Text provided:
···
SWDEV-468424 - hipgraph capture memset node

Capture AQL packets during GraphInstantiation and enqueue AQL packets during graph launch. Added support to capture single graph memset node. Capture support for memset node is currently disabled. Memset capture will be enabled when capture for multiple packets are supported.. Change-Id: I14dfbc41731025cc3a548a730558915def3fa384 [ROCm/clr commit: 346da4bb40]
2024-06-18 11:12:37 +00:00
@@ -362,9 +362,9 @@ void GetKernelArgSizeForGraph(std::vector<std::vector<Node>>& parallelLists,
  // GPU packet capture is enabled for kernel nodes. Calculate the kernel
  // arg size required for all graph kernel nodes to allocate
  for (const auto& list : parallelLists) {
-    for (auto& node : list) {
-      if (node->GetType() == hipGraphNodeTypeKernel) {
-        kernArgSizeForGraph += reinterpret_cast<hip::GraphKernelNode*>(node)->GetKerArgSize();
+    for (hip::GraphNode* node : list) {
+      if (node->GraphCaptureEnabled()) {
+        kernArgSizeForGraph += node->GetKerArgSize();
      } else if (node->GetType() == hipGraphNodeTypeGraph) {
        auto& childParallelLists =
            reinterpret_cast<hip::ChildGraphNode*>(node)->GetParallelLists();
@@ -388,18 +388,19 @@ hipError_t AllocKernelArgForGraphNode(std::vector<hip::Node>& topoOrder,
        graphExec->SetHiddenHeap();
        initialized = true;
      }
-      auto kernelNode = reinterpret_cast<hip::GraphKernelNode*>(node);
-      // From the kernel pool allocate the kern arg size required for the current kernel node.
+    }
+    if (node->GraphCaptureEnabled()) {
+      // From the kernel pool allocate the kern arg size required for the current node.
      address kernArgOffset = nullptr;
-      if (kernelNode->GetKernargSegmentByteSize()) {
+      if (node->GetKernargSegmentByteSize()) {
        kernArgOffset = graphExec->kernArgManager_->AllocKernArg(
-            kernelNode->GetKernargSegmentByteSize(), kernelNode->GetKernargSegmentAlignment());
+            node->GetKernargSegmentByteSize(), node->GetKernargSegmentAlignment());
        if (kernArgOffset == nullptr) {
          return hipErrorMemoryAllocation;
        }
      }
      // Form GPU packet capture for the kernel node.
···
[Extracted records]

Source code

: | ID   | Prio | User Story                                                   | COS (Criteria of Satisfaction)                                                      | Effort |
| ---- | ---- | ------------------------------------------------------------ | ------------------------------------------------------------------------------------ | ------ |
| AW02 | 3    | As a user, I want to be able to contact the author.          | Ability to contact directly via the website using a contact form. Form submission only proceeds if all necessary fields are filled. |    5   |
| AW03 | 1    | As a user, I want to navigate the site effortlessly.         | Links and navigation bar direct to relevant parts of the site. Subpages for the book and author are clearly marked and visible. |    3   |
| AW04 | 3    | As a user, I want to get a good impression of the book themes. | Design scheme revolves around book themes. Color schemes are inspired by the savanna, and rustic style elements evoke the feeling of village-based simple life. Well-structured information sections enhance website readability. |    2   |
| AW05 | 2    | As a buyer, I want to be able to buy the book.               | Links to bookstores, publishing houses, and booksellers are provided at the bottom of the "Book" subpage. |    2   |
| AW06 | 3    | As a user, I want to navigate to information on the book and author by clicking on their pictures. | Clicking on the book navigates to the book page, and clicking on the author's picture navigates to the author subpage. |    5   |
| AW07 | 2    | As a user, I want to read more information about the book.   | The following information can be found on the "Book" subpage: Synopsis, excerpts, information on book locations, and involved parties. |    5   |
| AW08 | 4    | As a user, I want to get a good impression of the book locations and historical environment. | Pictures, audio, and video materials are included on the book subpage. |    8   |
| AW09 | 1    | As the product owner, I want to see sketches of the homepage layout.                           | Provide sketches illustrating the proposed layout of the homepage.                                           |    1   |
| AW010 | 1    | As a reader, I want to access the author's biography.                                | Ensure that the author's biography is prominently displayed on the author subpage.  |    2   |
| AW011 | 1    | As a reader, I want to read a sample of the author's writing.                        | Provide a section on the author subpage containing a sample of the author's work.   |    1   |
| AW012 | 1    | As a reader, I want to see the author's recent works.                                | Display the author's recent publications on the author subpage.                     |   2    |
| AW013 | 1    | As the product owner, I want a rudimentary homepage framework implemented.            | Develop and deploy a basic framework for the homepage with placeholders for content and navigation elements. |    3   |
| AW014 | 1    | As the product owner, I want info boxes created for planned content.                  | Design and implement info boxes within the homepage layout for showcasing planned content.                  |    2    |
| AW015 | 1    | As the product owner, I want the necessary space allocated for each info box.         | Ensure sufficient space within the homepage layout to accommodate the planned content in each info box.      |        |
···
Requirement: Transcribe the part of the commit text from "address kernArgOffset = nullptr;" to "the kernel node.".

Task response:
address kernArgOffset = nullptr;
-      if (kernelNode->GetKernargSegmentByteSize()) {
+      if (node->GetKernargSegmentByteSize()) {
        kernArgOffset = graphExec->kernArgManager_->AllocKernArg(
-            kernelNode->GetKernargSegmentByteSize(), kernelNode->GetKernargSegmentAlignment());
+            node->GetKernargSegmentByteSize(), node->GetKernargSegmentAlignment());
        if (kernArgOffset == nullptr) {
          return hipErrorMemoryAllocation;
        }
      }
      // Form GPU packet capture for the kernel node.